▸ **WORK REQUIRED**
Below are several records. Retype exactly those lines running from the one with "left hip: (440, 289)" through the one with "left shoulder: (27, 171)", end lines included, and no others.

Keypoint coordinate data
* * * * * * *

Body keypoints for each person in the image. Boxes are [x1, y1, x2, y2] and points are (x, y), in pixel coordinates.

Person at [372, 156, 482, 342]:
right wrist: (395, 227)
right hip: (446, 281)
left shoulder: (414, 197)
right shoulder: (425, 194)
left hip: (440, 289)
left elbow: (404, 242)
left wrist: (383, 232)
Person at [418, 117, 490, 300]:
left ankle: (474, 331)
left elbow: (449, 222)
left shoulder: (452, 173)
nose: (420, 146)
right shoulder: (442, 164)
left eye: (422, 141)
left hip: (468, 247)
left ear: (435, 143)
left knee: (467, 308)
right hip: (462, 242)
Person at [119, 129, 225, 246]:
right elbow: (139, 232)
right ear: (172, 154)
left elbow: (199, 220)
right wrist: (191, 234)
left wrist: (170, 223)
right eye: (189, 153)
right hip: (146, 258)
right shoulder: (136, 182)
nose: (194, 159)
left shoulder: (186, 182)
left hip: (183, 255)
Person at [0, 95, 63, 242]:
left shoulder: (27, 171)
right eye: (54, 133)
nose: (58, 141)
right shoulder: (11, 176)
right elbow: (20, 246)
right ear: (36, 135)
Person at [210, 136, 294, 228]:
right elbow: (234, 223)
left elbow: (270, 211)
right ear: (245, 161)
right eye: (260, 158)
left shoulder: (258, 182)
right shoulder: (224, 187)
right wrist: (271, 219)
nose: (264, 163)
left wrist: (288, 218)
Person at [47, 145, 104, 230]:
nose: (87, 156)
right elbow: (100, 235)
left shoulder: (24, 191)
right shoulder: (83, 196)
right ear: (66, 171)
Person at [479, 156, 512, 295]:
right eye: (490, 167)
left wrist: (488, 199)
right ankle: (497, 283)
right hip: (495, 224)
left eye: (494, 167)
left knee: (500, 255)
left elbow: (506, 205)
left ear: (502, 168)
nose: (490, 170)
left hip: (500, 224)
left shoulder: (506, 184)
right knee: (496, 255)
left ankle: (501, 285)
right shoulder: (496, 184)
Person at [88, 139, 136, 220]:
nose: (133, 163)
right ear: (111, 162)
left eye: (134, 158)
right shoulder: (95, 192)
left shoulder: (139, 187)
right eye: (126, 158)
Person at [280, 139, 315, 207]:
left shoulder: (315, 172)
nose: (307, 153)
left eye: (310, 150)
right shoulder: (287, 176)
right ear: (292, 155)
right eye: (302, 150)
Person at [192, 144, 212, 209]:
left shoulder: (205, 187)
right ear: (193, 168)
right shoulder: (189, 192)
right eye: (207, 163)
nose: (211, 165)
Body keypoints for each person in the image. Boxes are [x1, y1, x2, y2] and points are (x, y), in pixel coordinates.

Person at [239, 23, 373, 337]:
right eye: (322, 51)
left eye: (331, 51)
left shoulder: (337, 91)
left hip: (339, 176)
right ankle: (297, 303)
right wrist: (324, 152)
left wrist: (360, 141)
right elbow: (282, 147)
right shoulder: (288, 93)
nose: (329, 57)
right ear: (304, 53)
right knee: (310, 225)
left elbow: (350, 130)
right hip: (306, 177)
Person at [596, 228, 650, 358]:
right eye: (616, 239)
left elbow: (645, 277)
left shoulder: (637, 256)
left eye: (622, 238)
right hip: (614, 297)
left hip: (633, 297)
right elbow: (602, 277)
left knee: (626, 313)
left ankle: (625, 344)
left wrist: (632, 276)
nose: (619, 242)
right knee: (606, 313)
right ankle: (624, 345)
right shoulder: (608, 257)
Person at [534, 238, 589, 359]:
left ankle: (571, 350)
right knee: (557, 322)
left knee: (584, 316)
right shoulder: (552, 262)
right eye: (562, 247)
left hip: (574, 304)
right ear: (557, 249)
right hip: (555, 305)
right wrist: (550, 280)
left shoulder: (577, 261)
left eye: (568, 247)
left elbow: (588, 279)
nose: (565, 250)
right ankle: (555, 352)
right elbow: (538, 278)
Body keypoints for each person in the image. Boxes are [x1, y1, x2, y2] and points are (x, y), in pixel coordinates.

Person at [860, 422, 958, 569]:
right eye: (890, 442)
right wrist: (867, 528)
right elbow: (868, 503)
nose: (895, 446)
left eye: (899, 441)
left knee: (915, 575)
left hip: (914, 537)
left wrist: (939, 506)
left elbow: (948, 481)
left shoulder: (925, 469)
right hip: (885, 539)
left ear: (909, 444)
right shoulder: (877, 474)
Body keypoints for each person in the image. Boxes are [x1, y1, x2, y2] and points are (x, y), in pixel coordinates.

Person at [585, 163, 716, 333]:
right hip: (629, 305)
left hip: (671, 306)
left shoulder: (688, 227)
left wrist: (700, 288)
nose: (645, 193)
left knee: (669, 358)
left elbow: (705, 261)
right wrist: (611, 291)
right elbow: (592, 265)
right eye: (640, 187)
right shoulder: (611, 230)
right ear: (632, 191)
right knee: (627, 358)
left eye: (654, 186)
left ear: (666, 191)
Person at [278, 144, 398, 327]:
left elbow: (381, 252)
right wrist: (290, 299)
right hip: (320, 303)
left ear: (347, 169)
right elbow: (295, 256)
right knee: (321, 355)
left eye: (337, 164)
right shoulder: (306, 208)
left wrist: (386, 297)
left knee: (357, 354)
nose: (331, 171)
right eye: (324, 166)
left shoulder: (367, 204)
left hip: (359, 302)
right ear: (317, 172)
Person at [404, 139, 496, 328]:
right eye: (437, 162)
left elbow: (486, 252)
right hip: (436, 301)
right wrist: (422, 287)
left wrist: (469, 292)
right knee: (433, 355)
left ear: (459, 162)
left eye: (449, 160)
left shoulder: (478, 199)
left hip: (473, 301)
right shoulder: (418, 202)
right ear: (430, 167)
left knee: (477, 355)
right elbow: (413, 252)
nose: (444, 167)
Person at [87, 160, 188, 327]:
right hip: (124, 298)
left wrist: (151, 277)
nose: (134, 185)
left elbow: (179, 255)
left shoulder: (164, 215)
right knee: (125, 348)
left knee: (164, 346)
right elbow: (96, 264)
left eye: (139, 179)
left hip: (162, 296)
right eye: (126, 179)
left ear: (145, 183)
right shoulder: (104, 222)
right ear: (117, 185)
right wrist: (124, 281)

* * * * * * *

▸ **RESPONSE**
left hip: (440, 289)
left elbow: (404, 242)
left wrist: (383, 232)
Person at [418, 117, 490, 300]:
left ankle: (474, 331)
left elbow: (449, 222)
left shoulder: (452, 173)
nose: (420, 146)
right shoulder: (442, 164)
left eye: (422, 141)
left hip: (468, 247)
left ear: (435, 143)
left knee: (467, 308)
right hip: (462, 242)
Person at [119, 129, 225, 246]:
right elbow: (139, 232)
right ear: (172, 154)
left elbow: (199, 220)
right wrist: (191, 234)
left wrist: (170, 223)
right eye: (189, 153)
right hip: (146, 258)
right shoulder: (136, 182)
nose: (194, 159)
left shoulder: (186, 182)
left hip: (183, 255)
Person at [0, 95, 63, 242]:
left shoulder: (27, 171)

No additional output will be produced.